AK Parti, 15 Temmuz darbe girişiminin ardından Ağustos ayı başında teşkilatlarına gönderdiği genelge ile teşkilatlardaki ve belediyelerdeki Gülen örgütü üyelerinin hızla temizlenmesi talimatı verdi. Genel Başkan Yardımcısı Hayati Yazıcı tarafından gönderilen genelgede şöyle denilmişti:
“Ülkemizde huzur ve güven ortamının yeninden tesis edilebilmesi için Hükümetimizle birlikte yoğun gayret sarf ettiğimiz bu süreçte, FETÖ mensuplarının ayıklanması ile ilgili çalışmalarımızın teşkilatımız içinde dedikodu ve fitneye mahal vermeksizin, titizlikle ve ivedilikle parti tüzüğümüz ve programımızda belirtilen kurucu değerler ve etik ilkeler ışığında yürütülmesinin gerekli olduğu bilinmelidir. Bu kapsamdaki çalışmalar, ivedilikle ve özenle yürütülmelidir."
3 KRİTER
Teşkilatlardaki temizlik çalışması ise bu genelgeden önce başlatıldı. Teşkilardan Sorumlu Genel Başkan Yardımcılığı il, ilçe teşkilatları ile belediye başkan ve meclis üyelerine ilişkin gözlemlerin paylaşılmasını istedi. ‘Güçlü şüphe, şüphe ve zayıf şüphe’ kriterleri doğrultusunda ağustos ayı başında teşkilatlardan raporlar alındı.

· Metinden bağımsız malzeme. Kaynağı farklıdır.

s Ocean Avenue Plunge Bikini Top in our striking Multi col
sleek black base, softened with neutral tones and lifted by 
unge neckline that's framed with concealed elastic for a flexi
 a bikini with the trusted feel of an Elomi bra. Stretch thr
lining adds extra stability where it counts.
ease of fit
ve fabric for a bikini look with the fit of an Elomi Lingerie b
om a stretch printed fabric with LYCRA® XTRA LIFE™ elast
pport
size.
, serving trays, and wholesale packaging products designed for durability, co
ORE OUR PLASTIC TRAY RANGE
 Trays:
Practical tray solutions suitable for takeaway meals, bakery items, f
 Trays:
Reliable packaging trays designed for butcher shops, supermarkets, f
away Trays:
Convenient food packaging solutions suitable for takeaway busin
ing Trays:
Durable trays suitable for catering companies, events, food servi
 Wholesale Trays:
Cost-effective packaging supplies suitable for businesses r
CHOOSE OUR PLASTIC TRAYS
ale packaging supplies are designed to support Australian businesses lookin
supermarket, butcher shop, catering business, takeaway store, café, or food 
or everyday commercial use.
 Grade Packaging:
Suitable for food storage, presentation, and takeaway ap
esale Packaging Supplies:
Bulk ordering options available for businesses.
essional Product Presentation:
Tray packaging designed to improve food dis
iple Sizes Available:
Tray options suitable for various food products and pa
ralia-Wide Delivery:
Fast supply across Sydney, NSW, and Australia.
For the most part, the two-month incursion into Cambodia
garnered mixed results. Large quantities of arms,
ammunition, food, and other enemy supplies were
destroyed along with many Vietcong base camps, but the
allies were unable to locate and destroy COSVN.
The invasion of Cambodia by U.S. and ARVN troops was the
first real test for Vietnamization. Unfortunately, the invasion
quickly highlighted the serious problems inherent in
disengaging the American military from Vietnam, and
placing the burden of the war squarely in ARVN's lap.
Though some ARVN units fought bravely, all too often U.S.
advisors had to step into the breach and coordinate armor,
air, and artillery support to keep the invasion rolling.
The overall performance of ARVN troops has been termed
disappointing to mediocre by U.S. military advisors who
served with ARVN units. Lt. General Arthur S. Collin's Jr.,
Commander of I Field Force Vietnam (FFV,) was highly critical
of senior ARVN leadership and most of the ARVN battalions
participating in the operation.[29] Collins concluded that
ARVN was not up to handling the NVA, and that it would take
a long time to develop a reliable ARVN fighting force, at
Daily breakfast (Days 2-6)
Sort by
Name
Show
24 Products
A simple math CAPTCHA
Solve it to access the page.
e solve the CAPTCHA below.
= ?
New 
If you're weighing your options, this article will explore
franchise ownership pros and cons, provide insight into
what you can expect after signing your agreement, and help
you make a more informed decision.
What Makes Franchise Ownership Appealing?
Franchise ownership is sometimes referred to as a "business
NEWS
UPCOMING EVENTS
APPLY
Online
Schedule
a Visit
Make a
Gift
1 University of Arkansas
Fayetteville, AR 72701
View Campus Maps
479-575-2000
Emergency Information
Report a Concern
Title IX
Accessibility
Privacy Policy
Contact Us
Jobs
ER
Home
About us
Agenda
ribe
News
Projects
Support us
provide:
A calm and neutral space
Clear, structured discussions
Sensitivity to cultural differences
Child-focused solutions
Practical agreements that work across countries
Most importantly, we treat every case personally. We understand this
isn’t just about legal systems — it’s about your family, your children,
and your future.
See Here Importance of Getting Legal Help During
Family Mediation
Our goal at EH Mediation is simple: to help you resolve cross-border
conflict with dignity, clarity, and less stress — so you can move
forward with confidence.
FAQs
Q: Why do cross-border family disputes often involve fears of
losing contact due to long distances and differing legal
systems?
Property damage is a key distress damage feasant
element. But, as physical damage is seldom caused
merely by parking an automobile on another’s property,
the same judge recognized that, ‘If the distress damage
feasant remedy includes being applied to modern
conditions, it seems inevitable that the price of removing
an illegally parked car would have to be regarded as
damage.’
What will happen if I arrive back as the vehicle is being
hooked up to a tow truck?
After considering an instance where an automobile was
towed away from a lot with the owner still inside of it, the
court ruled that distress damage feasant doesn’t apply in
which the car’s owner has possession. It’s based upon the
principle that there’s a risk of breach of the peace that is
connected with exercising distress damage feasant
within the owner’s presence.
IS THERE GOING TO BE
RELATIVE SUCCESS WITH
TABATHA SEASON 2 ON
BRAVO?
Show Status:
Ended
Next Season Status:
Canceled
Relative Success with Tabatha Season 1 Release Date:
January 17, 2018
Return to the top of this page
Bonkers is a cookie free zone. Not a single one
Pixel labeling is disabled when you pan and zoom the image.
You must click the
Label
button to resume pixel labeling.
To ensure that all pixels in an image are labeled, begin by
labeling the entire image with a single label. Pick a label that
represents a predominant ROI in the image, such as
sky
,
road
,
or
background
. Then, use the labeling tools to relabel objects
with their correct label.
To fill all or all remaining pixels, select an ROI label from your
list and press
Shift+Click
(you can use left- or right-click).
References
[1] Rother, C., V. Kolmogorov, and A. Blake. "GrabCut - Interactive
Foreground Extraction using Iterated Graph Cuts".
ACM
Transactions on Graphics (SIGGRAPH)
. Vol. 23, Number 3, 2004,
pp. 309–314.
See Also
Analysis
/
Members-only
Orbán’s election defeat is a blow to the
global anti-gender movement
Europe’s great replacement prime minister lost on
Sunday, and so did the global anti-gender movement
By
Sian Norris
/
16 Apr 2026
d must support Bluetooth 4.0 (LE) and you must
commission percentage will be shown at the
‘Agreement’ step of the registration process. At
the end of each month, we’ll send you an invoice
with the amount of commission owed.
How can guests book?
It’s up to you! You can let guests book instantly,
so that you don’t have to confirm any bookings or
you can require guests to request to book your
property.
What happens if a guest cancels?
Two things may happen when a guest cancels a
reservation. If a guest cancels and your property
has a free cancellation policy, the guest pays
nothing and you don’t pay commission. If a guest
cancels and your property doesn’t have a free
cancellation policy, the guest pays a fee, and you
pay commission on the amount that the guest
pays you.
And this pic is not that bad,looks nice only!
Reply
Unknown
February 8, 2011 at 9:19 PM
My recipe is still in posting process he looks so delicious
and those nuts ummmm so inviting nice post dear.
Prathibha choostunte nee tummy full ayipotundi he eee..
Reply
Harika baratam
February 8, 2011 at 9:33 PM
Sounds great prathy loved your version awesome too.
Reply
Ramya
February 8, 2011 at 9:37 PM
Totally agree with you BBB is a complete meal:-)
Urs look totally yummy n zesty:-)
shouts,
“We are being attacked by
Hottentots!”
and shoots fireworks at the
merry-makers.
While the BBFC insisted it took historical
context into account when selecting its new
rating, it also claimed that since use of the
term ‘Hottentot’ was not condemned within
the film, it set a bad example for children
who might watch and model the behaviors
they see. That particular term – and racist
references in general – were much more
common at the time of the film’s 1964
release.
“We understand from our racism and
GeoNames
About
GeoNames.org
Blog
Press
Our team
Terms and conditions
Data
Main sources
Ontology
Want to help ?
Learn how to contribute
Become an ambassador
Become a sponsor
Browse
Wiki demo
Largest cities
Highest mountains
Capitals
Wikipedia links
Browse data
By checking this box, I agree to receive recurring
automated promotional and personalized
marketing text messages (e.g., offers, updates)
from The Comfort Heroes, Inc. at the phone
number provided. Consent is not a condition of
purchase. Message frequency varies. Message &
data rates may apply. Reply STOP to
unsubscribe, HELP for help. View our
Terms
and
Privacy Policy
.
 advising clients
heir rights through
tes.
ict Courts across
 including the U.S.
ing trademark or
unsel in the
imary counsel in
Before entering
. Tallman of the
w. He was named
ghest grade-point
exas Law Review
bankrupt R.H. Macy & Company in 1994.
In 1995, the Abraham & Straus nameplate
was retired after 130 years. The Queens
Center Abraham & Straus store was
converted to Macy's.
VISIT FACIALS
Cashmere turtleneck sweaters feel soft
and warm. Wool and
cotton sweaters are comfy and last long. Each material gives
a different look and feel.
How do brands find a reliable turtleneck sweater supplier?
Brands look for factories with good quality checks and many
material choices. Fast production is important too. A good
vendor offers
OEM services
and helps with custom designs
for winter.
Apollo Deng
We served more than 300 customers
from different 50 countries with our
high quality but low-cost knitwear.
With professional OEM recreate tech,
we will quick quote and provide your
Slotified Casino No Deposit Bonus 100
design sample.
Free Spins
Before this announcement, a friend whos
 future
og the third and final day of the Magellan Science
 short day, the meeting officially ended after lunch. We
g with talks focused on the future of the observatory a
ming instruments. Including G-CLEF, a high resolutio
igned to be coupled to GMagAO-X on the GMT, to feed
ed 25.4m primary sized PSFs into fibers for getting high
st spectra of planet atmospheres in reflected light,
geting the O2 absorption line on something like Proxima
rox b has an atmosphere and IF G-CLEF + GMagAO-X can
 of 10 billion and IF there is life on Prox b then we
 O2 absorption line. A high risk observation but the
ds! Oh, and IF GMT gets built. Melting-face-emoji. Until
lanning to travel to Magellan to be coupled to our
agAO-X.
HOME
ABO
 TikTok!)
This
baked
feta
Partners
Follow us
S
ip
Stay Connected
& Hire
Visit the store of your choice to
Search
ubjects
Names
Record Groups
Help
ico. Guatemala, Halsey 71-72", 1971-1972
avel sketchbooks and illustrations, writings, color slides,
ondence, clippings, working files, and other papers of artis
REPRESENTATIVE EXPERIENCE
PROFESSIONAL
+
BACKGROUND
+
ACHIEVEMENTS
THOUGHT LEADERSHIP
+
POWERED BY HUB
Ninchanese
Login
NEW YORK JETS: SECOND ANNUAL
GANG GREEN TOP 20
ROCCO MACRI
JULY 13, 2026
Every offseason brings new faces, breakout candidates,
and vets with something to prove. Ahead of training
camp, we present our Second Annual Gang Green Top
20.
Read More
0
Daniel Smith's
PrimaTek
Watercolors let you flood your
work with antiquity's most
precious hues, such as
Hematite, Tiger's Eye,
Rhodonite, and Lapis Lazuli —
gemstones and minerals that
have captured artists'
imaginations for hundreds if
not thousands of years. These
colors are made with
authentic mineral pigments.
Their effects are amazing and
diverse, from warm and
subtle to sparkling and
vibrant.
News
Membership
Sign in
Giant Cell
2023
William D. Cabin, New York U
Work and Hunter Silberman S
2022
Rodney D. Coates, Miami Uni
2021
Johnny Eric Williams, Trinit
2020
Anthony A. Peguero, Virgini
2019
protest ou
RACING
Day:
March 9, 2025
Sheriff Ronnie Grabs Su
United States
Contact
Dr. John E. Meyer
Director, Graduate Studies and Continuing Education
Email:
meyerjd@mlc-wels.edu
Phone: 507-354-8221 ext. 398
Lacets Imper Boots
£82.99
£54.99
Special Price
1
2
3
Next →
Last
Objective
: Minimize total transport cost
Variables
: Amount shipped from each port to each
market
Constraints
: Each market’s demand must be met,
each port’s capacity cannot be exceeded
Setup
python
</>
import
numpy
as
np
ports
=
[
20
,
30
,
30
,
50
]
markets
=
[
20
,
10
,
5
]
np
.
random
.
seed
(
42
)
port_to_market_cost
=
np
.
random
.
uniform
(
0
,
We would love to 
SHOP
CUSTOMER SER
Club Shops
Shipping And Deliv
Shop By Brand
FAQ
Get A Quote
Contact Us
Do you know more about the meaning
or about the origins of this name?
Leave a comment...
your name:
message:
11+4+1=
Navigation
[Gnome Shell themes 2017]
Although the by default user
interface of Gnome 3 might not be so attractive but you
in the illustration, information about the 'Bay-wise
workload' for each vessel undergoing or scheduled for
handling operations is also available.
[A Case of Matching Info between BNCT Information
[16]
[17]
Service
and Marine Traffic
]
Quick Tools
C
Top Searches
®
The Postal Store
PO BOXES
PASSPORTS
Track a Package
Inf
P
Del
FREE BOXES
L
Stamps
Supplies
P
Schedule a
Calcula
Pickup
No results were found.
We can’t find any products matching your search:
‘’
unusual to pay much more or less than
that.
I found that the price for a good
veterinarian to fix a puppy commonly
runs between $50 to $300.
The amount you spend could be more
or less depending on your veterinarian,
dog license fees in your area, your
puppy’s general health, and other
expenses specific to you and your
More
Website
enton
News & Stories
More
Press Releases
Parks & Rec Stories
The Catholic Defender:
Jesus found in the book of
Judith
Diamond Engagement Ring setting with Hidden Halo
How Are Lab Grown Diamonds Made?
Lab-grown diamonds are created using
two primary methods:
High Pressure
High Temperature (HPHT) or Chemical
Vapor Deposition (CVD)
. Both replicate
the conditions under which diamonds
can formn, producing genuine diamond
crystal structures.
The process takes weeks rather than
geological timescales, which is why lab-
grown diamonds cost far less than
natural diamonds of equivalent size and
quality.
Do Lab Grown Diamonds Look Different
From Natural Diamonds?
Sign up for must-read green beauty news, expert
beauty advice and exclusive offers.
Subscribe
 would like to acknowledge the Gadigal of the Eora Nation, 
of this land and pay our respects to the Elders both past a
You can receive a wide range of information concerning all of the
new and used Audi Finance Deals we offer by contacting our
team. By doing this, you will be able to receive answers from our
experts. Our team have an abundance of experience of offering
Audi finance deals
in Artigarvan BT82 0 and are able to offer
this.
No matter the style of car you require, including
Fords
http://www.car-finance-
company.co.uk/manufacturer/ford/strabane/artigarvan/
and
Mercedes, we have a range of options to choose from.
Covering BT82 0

Bu raporlar doğrultusunda 3 kriter içinde toplam 519 kişinin FETÖ ile ilgili olduğu belirlendi. Yerel yönetimler, kadın kolları ve gençlik kolları ana kademeleri ile belirlen isimler üzerinde detaylı bir çalışma daha yapıldı. Kişilerin bankalar, dernekler, sendikalar gibi kurum / kuruluşlarla ilişkileri sorgulandı. Bunun sonucunda da çeşitli görevlerde bulunan 100 ismin istifası istendi.
Al Jazeera’nın sorularını yanıtlayan Teşkilatlardan Sorumlu Genel Başkan Yardımcısı Mustafa Ataş, titiz bir çalışma yaptıklarını söyledi. Ataş “Kimseye haksızlık etmemek için kılı kırk yararak hareket ediyoruz. Siyaset yapıyoruz, iftiralar, doğru olmayan bilgiler, mesaj atılabiliyor. Her gelen bilgiyi doğru kabul etmiyoruz. Ama çöpe de atmak istemiyoruz. FETÖ ile aktif çalışan hiçbir kimseyi barındırmayız.” dedi.
Ataş ayrıca AK Parti içinde FETÖ temizliğinin çok daha önce başladığını söyledi. Ataş, 2014’de il ve ilçe kongreleriyle yapılan yönetim değişikliklerini, bazı teşkitlardaki görevden almaları ve geride kalan iki seçim dönemini de temizlik dönemleri olarak belirtti.
ATAŞ: ALGI OLUŞTURMA ÇABASI
Siyasi partiler içinde Fethullah Gülen Örgütü ile ilişkili isimler olduğu kanaâti, 15 Temmuz darbe girişimi öncesinde de vardı. Darbe girişimi sonrasında ise, örgütün siyasi uzantılarının tespit edilmesi bir gereklilik olarak tartışılmaya başlandı.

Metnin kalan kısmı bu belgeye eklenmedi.